What wins a hockey game? We often hear from announcers things like, "The team that wins in the faceoff circle will win this game" or "They've got to get the puck on the net if they want to win tonight." But which of these statements are true? More generally, which team stats are best at predicting who wins hockey games?
I take a first stab at that question here by looking at what correlates with winning hockey games. I use seven years of NHL play-by-play data to generate statistics like shot-differential, hit-differential, faceoff win-differential, etc. and then use those statistics as variables in logistic regression in order to evaluate who wins games and why.
What surprised me is that the statistic that I would have guess correlates most strongly with winning (shots on goal) is highly correlated with winning, but in the wrong direction. That's to say, the team that takes more shots in a game is, on average, less likely to win the game. More predictably, I also find that winning faceoffs and being the beneficiary of turnovers both positively contribute to a team's chances of winning.
To answer do my analysis, I used my cleaned dataset of more than 2 million plays in every season from 07-08 through 12-13. For each game I calculated the number of times the home and away teams registered several different types of statistics. Specifically I considered shots on goal, blocked shot attempts, missed shots, hits, faceoff wins, and turnovers. I then took the difference between the two teams for each of these statistics (e.g.: home SOG minus away SOG).
From there, I used logistic regression to evaluate how each of these six factors played a role in whether the home team won or lost the game. Logistic regression is similar to linear regression except, instead of having a dependent (response) variable that possibly ranges from negative infinity to infinity, the dependent variable takes a value of zero (home team loses) or one (home team wins). One advantage of this approach is that it allows me to consider the effect of one variable (say, shots on goal) on winning probability, while "controlling" for the other five variables.
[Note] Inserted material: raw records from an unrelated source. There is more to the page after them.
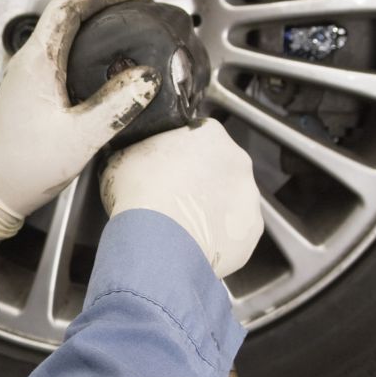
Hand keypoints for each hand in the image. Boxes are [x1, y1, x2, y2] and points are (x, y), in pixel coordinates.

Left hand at [0, 0, 161, 239]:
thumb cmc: (26, 167)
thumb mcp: (81, 138)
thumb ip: (117, 105)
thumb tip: (147, 77)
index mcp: (37, 63)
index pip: (70, 7)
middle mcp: (28, 60)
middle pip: (65, 8)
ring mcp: (28, 72)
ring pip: (61, 26)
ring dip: (93, 12)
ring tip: (127, 12)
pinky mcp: (31, 86)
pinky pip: (60, 46)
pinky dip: (86, 34)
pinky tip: (105, 48)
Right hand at [99, 121, 262, 276]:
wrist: (157, 242)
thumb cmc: (140, 195)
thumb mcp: (124, 157)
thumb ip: (141, 150)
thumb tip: (136, 155)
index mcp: (210, 134)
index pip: (198, 135)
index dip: (180, 153)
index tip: (166, 167)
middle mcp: (237, 161)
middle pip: (218, 167)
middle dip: (199, 180)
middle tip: (172, 198)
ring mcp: (248, 197)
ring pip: (229, 200)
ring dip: (211, 208)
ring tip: (181, 225)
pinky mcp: (251, 231)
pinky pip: (234, 231)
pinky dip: (218, 237)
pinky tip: (194, 242)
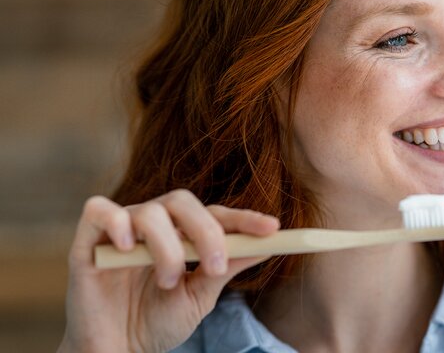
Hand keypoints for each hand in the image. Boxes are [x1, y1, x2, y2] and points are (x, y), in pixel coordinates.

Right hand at [57, 189, 279, 352]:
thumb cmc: (156, 324)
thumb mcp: (200, 297)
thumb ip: (227, 267)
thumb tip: (268, 243)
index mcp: (181, 234)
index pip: (215, 215)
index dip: (244, 219)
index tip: (273, 229)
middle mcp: (153, 225)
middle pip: (182, 202)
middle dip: (206, 230)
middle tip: (216, 266)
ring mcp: (120, 231)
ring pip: (149, 212)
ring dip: (166, 247)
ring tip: (168, 282)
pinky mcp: (88, 242)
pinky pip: (98, 211)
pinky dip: (116, 222)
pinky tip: (128, 247)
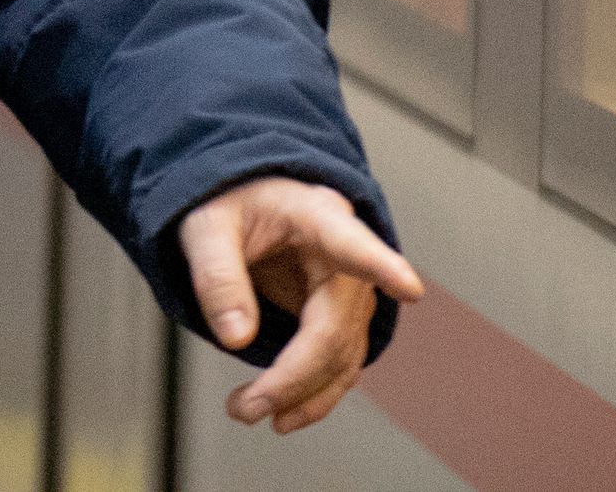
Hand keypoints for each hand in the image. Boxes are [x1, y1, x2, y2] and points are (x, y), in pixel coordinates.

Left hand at [178, 176, 424, 434]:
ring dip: (303, 395)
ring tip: (249, 412)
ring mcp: (349, 292)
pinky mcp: (340, 319)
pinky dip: (315, 394)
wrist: (244, 203)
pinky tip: (285, 413)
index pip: (353, 244)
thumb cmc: (231, 203)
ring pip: (343, 358)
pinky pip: (339, 365)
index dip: (382, 267)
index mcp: (318, 217)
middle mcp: (346, 258)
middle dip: (294, 378)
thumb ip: (218, 277)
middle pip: (334, 330)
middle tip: (246, 407)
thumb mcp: (207, 226)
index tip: (409, 287)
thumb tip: (236, 338)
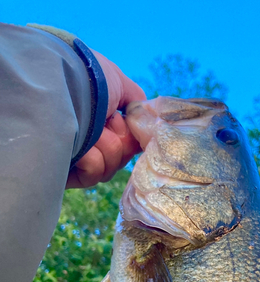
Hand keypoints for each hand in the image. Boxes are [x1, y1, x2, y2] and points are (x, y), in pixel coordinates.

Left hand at [66, 51, 145, 188]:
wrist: (63, 82)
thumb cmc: (88, 78)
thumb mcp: (118, 83)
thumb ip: (136, 101)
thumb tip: (146, 118)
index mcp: (102, 124)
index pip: (129, 145)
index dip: (132, 138)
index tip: (129, 124)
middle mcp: (91, 142)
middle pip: (122, 158)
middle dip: (119, 141)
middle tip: (107, 123)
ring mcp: (79, 159)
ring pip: (111, 167)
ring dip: (106, 147)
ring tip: (92, 131)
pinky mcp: (68, 172)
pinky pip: (95, 174)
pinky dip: (92, 159)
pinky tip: (81, 147)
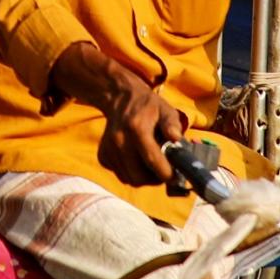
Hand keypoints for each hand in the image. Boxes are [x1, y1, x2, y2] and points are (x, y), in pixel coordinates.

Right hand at [52, 41, 184, 185]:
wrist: (119, 98)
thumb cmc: (148, 106)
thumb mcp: (165, 110)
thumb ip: (172, 124)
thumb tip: (176, 139)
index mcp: (137, 128)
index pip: (152, 160)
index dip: (166, 174)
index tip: (176, 177)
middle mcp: (119, 140)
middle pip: (138, 177)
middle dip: (154, 179)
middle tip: (164, 171)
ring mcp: (109, 149)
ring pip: (129, 179)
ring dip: (143, 177)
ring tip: (151, 164)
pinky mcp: (103, 156)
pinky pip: (121, 175)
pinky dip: (131, 173)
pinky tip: (137, 160)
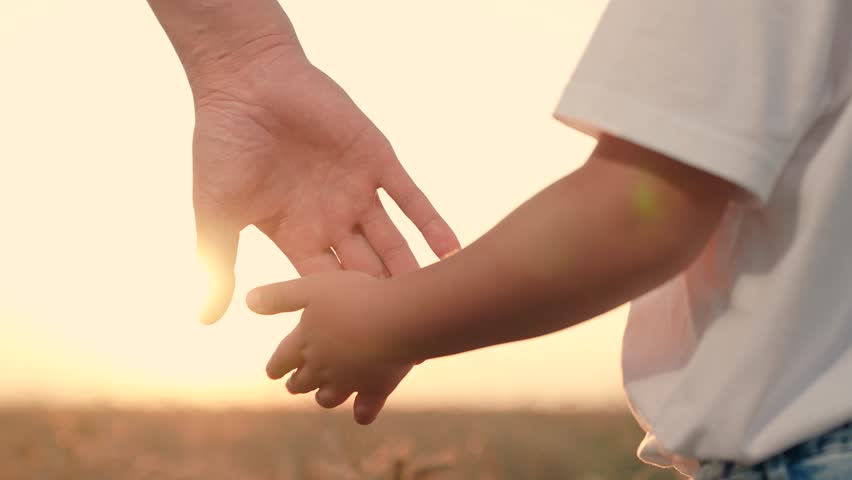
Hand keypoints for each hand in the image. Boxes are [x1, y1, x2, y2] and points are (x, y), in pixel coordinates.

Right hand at [190, 46, 459, 324]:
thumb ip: (219, 265)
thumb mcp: (216, 214)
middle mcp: (332, 220)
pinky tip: (451, 247)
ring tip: (438, 301)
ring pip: (393, 240)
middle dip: (386, 304)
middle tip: (414, 338)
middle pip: (367, 273)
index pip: (326, 289)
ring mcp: (356, 192)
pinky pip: (409, 197)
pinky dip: (430, 222)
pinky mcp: (376, 160)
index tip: (365, 352)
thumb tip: (206, 319)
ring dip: (414, 270)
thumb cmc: (223, 147)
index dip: (343, 319)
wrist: (246, 82)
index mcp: (298, 237)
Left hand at [246, 271, 412, 424]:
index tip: (272, 371)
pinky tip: (361, 412)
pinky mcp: (375, 389)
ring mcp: (348, 382)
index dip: (276, 366)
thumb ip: (280, 296)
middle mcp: (322, 368)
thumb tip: (249, 300)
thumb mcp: (312, 287)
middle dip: (296, 382)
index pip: (281, 360)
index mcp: (304, 343)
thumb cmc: (355, 297)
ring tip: (324, 394)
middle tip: (294, 383)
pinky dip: (361, 412)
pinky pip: (365, 409)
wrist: (397, 318)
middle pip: (301, 382)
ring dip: (323, 396)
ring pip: (328, 398)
Instead of presenting a complicated table of results from the regression (which even trained statisticians would struggle to easily and effectively interpret), I turned the results into easily interpretable graphs.
The first set of graphs show, what I think, are the most surprising results. The first graph shows that as the home team takes more and more shots (relative to the away team) the home team's probability of winning decreases. Similarly, the big positive differences in blocked shot and missed shot attempts also correspond with lower win probabilities for the home team.
These findings are particularly interesting because of what they suggest about the increasingly-popular Corsi and Fenwick statistics. Corsi can be thought of as the plus-minus for a player or a team, except instead of measuring goal plus-minus it measures plus-minus for all shot attempts (shots on goal, missed shots, and blocked shots). Fenwick is similar, except it omits blocked shots from its calculation. The results of my analysis imply that high values of Corsi and Fenwick should actually correlate with lower probabilities of winning games.
In addition to the results related to shooting the puck, the regression tells us some things about a few other common statistics. First, big differences in the number of hits appears to favor the team receiving the hits rather than the one dishing them out. This result confirms what I found in an earlier post.
Second, winning the turnover battle pays big dividends. Generating five extra turnovers during the course of the game increases a team's probability of winning by about 10%. Third, winning faceoffs also makes a team more likely to win a game, although this effect isn't as big as somebody might expect.
Third Period Effects?
One possible explanation for why shot attempts has the opposite effect on winning probabilities as we'd expect is that desperate teams trailing on the scoreboard might tend to throw the puck at the net a lot more. To account for this possibility I did the same set of analyses as above, except this time I restricted the data so that I was only looking at third period stats in games that were tied entering the third.
Games that are tied entering the third should shouldn't have the problem of the data being distorted by desperate strategies by teams trailing on the scoreboard. Luckily because the dataset is so big, even restricting the analysis to these games leaves me with over 900 games to analyze. The graphs below show the results from this analysis.
The patterns in close third period games are very similar to those in games overall. Shooting more often diminishes your chance of winning the game. I think the most interesting thing to point out is how large the effects of turnovers and faceoffs are. Generating an extra turnover or two in the third period can cause a team's chances of winning to jump by 5 or 10 percentage points. Likewise, winning an extra faceoffs or two gives a team a nice bump in their winning probability.
So what have we learned? Shooting the puck more often might not be all it's cracked up to be. Same with hitting. And if you want to win games, then win the faceoff battle and create turnovers in your favor.